--- START ---

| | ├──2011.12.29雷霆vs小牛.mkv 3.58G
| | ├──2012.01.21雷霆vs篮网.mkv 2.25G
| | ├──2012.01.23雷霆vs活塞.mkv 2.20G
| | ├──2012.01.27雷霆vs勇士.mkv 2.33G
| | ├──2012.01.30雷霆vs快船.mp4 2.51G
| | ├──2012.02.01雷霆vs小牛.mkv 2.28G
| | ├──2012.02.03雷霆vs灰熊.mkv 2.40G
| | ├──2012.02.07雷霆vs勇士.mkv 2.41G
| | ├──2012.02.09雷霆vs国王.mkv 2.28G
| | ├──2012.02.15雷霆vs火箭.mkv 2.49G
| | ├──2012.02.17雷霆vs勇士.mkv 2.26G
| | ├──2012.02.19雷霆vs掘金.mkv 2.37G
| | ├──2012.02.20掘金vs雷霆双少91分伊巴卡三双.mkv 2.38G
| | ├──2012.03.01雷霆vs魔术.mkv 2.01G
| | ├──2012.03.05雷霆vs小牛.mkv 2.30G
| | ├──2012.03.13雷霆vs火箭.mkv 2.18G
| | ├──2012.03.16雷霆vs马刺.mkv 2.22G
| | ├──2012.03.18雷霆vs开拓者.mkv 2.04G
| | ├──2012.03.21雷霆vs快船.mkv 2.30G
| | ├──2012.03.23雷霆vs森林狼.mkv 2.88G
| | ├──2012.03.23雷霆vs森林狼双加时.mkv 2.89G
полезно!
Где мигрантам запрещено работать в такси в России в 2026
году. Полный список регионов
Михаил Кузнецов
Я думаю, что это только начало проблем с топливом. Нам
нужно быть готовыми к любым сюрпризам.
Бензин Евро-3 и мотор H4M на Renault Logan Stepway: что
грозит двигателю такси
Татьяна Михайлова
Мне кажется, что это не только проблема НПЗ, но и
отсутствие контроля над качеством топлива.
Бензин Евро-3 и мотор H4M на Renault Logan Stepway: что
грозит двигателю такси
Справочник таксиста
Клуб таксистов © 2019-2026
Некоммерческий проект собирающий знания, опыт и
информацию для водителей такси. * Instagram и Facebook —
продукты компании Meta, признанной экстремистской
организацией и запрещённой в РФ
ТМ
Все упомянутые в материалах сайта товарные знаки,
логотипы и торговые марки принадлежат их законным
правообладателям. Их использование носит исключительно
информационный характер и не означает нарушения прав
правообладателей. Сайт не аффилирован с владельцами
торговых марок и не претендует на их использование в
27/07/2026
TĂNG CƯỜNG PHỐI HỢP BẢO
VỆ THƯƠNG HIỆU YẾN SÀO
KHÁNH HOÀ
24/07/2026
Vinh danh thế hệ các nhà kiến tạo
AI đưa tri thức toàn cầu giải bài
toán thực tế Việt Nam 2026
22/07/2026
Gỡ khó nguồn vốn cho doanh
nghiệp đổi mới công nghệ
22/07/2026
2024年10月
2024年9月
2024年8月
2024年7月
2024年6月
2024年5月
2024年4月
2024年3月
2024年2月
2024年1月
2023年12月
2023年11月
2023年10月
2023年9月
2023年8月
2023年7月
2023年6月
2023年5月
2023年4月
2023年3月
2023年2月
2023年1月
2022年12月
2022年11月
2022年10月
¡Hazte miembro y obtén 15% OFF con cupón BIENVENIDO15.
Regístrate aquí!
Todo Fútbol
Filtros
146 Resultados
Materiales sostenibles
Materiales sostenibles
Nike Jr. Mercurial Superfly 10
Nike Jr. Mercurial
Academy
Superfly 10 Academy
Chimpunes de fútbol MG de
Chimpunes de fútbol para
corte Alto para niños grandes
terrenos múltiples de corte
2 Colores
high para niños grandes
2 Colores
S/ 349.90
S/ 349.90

--- END ---
--- START ---

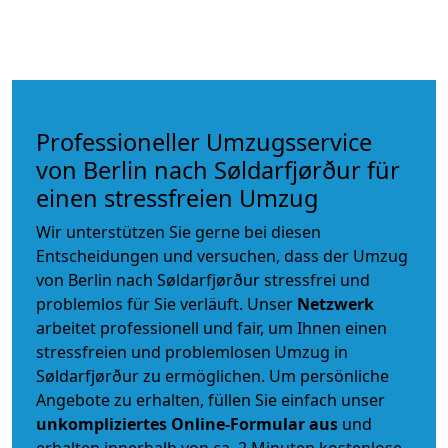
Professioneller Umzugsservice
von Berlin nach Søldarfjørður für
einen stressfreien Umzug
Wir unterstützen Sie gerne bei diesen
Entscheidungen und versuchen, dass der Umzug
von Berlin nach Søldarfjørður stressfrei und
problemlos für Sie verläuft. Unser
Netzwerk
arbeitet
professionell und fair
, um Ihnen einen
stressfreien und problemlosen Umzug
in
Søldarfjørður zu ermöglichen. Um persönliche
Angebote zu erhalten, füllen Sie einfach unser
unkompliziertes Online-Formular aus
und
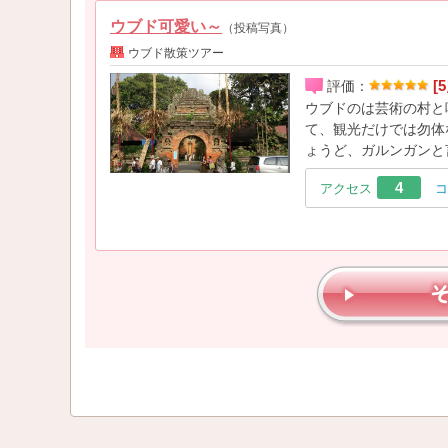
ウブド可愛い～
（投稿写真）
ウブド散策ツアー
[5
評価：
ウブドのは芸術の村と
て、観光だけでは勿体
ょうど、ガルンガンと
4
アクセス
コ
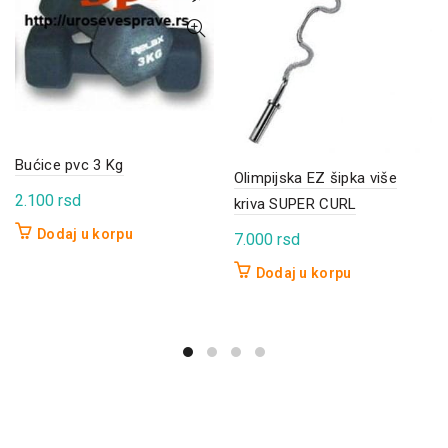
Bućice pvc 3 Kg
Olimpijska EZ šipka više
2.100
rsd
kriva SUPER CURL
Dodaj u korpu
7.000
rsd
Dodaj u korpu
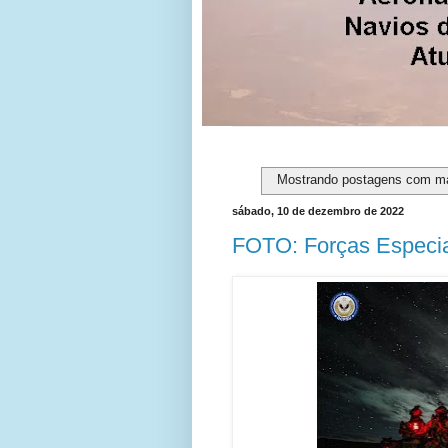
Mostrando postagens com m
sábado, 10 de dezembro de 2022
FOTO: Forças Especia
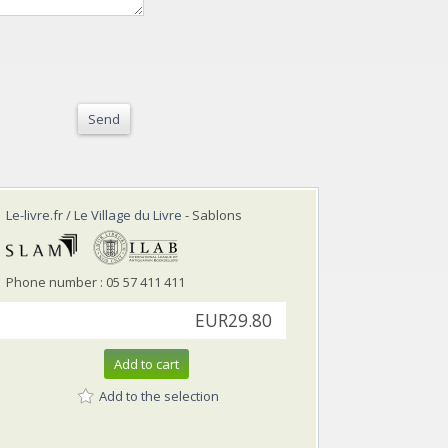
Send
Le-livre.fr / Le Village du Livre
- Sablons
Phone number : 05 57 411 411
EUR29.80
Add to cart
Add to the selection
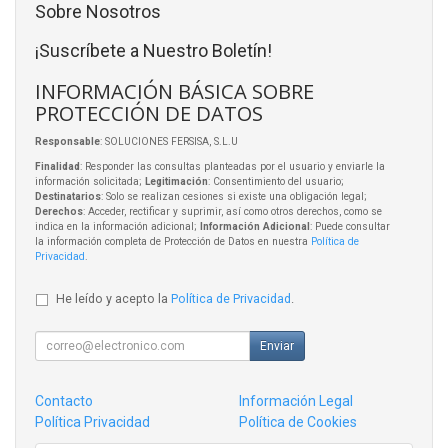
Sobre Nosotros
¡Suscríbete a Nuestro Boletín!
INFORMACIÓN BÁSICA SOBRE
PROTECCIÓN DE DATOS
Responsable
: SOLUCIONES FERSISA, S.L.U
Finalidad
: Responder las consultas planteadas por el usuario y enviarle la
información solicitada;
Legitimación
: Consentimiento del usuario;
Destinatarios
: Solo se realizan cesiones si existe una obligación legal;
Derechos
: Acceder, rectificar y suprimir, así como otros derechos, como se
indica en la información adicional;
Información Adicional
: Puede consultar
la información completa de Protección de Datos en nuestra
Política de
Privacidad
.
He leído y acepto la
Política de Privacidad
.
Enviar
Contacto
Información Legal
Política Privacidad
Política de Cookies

--- END ---

→ **ACTIVITY**
Copy out the records' text from the line containing "Mostrando postagens com m" through the line containing "Add to the selection", both lines included. Leave the pictures out of your copy.

→ **FINISHED EXERCISE**
Mostrando postagens com m
sábado, 10 de dezembro de 2022
FOTO: Forças Especia
Send
Le-livre.fr / Le Village du Livre
- Sablons
Phone number : 05 57 411 411
EUR29.80
Add to cart
Add to the selection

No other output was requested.